A study published this month in Scientific Reports, co-authored by Brownell and colleagues in Australia and South Africa, shows that southern right whales are reproducing less frequently than they have historically. Where females once calved every three years, new evidence suggests that the interval has now extended to roughly every four years—a trend researchers trace to climate-driven changes in the Antarctic ecosystem.
The Link Between Climate and Reproduction
Southern right whales feed primarily on Antarctic krill, tiny shrimp-like crustaceans that form the foundation of the Southern Ocean’s food web. Every year, whales spend several months—from January through June—in Antarctic and sub-Antarctic waters, consuming up to 800 pounds of krill daily. This massive intake allows them to build energy reserves necessary for the months-long migration to warmer breeding grounds in Australia, South Africa, or Argentina, where they nurse their calves.

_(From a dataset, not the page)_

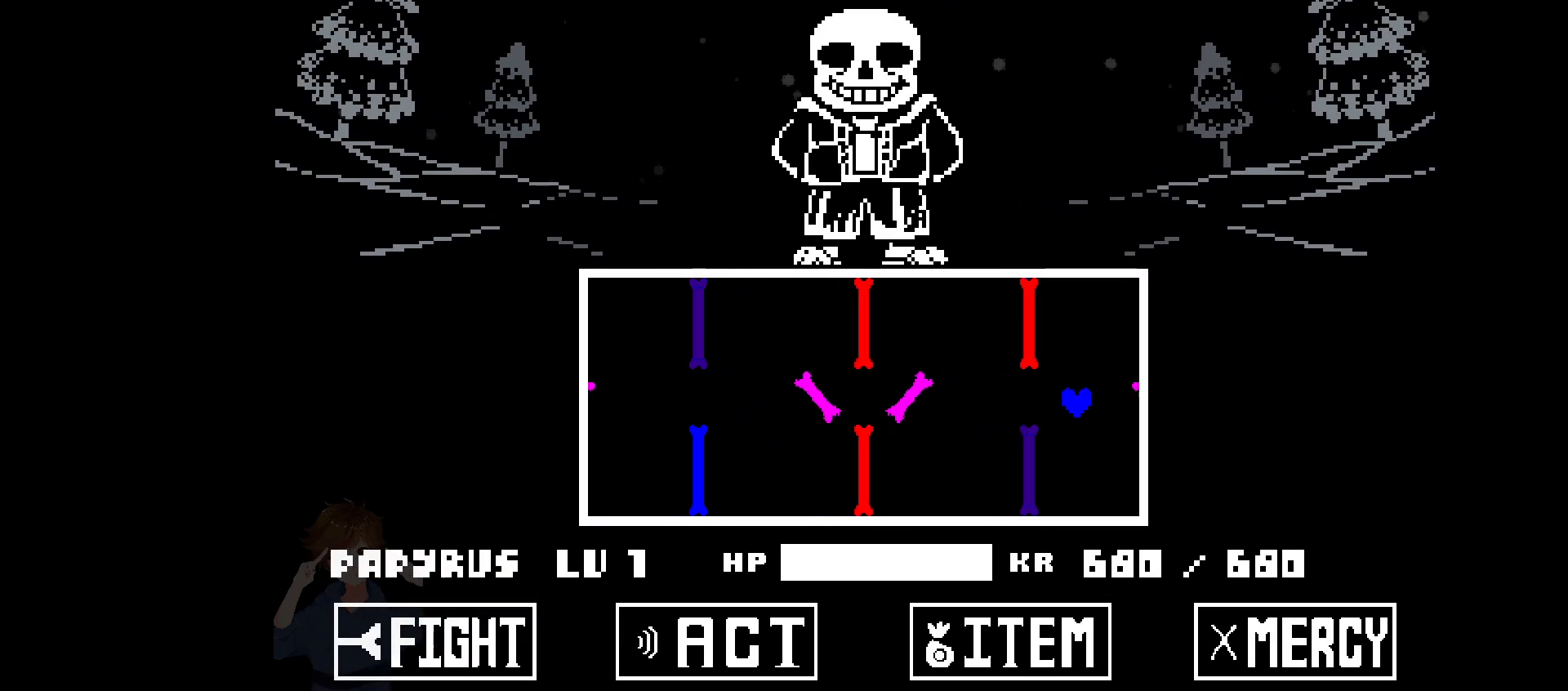
{"keys": ["left"], "events": [[83, "left", "down"], [317, "down", "up"]]}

“These whales rely on the fat they accumulate during feeding to sustain pregnancies and care for their calves,” explains Matthew Germishuizen, a postdoctoral researcher at the University of Pretoria’s Mammal Research Institute.
But rising ocean temperatures and shrinking sea ice are disrupting these feeding grounds. Krill depend on sea ice for shelter and nourishment, particularly as juveniles, and recent years have seen Antarctic ice coverage reach historic lows. With their habitat melting, krill are moving farther south or disappearing from some areas entirely. This forces whales to expend more energy to locate sufficient food, ultimately affecting their health and reproductive success.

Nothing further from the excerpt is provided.